### Exercise directions
Copy the lines verbatim, from the line with "Staw Brzoza, fot. Krzysztof Musik, CDPGŚ" up to and including the line with "Главный редактор".

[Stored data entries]

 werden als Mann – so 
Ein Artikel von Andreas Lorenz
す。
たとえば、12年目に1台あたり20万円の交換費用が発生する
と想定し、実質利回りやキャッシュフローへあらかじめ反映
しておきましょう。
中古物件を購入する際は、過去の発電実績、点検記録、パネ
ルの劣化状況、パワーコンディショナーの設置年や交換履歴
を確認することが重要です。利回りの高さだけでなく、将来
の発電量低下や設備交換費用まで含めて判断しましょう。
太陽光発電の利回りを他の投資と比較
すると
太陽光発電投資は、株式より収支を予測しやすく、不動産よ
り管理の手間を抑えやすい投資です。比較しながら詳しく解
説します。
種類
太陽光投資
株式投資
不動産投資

* * *

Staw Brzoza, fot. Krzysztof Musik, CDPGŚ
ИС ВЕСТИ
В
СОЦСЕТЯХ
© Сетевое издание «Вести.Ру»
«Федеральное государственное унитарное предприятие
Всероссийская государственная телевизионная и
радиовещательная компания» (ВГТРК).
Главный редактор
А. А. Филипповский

### Exercise output
Staw Brzoza, fot. Krzysztof Musik, CDPGŚ
ИС ВЕСТИ
В
СОЦСЕТЯХ
© Сетевое издание «Вести.Ру»
«Федеральное государственное унитарное предприятие
Всероссийская государственная телевизионная и
радиовещательная компания» (ВГТРК).
Главный редактор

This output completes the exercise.